***** Source records
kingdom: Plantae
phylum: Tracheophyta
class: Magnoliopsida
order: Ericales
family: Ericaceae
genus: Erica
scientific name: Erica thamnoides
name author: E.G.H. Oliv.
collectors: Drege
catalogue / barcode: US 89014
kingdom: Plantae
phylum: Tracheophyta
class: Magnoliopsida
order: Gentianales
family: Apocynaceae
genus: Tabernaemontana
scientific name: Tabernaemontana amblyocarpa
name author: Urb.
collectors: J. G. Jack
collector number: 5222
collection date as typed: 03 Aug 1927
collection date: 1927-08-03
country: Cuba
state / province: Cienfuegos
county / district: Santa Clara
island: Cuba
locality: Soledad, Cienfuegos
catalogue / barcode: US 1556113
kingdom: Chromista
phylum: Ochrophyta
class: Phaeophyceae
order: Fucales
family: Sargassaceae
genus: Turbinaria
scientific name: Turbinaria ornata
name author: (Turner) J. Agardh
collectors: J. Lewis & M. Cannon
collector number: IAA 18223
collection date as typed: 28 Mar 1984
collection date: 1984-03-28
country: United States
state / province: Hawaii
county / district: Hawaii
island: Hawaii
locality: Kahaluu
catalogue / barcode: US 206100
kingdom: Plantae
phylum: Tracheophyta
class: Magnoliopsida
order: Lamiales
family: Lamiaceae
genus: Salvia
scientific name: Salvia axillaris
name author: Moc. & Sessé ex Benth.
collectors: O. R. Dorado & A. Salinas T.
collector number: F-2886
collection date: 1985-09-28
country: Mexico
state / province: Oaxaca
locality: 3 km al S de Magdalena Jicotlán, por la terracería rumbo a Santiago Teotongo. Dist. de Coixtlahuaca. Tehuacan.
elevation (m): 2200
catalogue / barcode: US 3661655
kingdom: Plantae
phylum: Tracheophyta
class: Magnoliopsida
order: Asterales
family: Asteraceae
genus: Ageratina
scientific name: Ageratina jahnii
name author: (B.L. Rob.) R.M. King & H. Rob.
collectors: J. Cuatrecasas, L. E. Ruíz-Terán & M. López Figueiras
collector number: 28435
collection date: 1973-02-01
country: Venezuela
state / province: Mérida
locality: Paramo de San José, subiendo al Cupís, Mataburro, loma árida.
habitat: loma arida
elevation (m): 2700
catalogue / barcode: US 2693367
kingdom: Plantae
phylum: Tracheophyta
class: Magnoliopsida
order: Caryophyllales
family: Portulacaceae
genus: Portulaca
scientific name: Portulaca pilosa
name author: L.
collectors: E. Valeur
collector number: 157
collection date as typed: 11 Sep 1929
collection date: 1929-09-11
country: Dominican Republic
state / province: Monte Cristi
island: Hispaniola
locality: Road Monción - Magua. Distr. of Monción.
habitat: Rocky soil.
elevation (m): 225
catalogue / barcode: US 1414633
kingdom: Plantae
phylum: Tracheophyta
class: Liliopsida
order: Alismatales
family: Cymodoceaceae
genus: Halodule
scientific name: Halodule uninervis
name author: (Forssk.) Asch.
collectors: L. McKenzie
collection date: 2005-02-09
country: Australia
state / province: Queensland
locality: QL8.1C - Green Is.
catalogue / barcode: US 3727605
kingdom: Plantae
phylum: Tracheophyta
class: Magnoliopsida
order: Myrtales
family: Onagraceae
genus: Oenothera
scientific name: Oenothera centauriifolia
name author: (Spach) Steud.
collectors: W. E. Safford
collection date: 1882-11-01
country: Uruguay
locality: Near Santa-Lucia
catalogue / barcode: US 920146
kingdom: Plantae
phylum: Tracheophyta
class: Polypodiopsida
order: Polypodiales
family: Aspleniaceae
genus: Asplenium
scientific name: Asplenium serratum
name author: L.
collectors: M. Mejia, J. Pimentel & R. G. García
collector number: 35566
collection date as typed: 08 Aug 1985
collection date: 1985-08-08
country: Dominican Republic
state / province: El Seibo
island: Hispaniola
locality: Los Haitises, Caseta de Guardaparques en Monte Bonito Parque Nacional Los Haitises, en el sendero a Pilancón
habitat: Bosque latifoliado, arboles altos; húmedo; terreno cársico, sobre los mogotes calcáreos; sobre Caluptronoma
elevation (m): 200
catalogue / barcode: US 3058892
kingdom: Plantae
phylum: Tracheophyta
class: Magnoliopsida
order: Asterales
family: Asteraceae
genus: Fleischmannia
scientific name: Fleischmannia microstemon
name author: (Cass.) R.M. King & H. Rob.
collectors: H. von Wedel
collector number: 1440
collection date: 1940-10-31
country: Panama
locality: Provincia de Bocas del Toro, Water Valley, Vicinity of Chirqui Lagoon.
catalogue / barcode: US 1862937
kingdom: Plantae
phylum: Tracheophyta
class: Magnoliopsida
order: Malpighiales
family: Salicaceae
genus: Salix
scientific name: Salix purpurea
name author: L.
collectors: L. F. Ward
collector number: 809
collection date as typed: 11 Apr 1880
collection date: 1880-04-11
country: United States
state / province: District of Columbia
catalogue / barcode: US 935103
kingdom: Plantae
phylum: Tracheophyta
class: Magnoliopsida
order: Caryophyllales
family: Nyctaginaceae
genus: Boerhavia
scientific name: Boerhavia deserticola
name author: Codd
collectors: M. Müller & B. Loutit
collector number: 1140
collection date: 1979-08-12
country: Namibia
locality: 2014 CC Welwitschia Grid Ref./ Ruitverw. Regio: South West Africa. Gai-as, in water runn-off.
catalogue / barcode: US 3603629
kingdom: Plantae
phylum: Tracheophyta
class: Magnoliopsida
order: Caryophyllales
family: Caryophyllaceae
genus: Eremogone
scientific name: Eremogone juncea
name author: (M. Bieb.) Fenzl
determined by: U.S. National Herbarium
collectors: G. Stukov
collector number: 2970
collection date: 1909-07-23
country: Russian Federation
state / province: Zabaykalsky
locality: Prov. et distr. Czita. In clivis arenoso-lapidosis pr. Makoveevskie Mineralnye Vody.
**********
> **Task to carry out**
Copy out the stretch of the data above, starting at the line containing "scientific name: Erica thamnoides" and running through the line containing "collector number: 157", with both of those lines included.

> **Worked answer**
scientific name: Erica thamnoides
name author: E.G.H. Oliv.
collectors: Drege
catalogue / barcode: US 89014
kingdom: Plantae
phylum: Tracheophyta
class: Magnoliopsida
order: Gentianales
family: Apocynaceae
genus: Tabernaemontana
scientific name: Tabernaemontana amblyocarpa
name author: Urb.
collectors: J. G. Jack
collector number: 5222
collection date as typed: 03 Aug 1927
collection date: 1927-08-03
country: Cuba
state / province: Cienfuegos
county / district: Santa Clara
island: Cuba
locality: Soledad, Cienfuegos
catalogue / barcode: US 1556113
kingdom: Chromista
phylum: Ochrophyta
class: Phaeophyceae
order: Fucales
family: Sargassaceae
genus: Turbinaria
scientific name: Turbinaria ornata
name author: (Turner) J. Agardh
collectors: J. Lewis & M. Cannon
collector number: IAA 18223
collection date as typed: 28 Mar 1984
collection date: 1984-03-28
country: United States
state / province: Hawaii
county / district: Hawaii
island: Hawaii
locality: Kahaluu
catalogue / barcode: US 206100
kingdom: Plantae
phylum: Tracheophyta
class: Magnoliopsida
order: Lamiales
family: Lamiaceae
genus: Salvia
scientific name: Salvia axillaris
name author: Moc. & Sessé ex Benth.
collectors: O. R. Dorado & A. Salinas T.
collector number: F-2886
collection date: 1985-09-28
country: Mexico
state / province: Oaxaca
locality: 3 km al S de Magdalena Jicotlán, por la terracería rumbo a Santiago Teotongo. Dist. de Coixtlahuaca. Tehuacan.
elevation (m): 2200
catalogue / barcode: US 3661655
kingdom: Plantae
phylum: Tracheophyta
class: Magnoliopsida
order: Asterales
family: Asteraceae
genus: Ageratina
scientific name: Ageratina jahnii
name author: (B.L. Rob.) R.M. King & H. Rob.
collectors: J. Cuatrecasas, L. E. Ruíz-Terán & M. López Figueiras
collector number: 28435
collection date: 1973-02-01
country: Venezuela
state / province: Mérida
locality: Paramo de San José, subiendo al Cupís, Mataburro, loma árida.
habitat: loma arida
elevation (m): 2700
catalogue / barcode: US 2693367
kingdom: Plantae
phylum: Tracheophyta
class: Magnoliopsida
order: Caryophyllales
family: Portulacaceae
genus: Portulaca
scientific name: Portulaca pilosa
name author: L.
collectors: E. Valeur
collector number: 157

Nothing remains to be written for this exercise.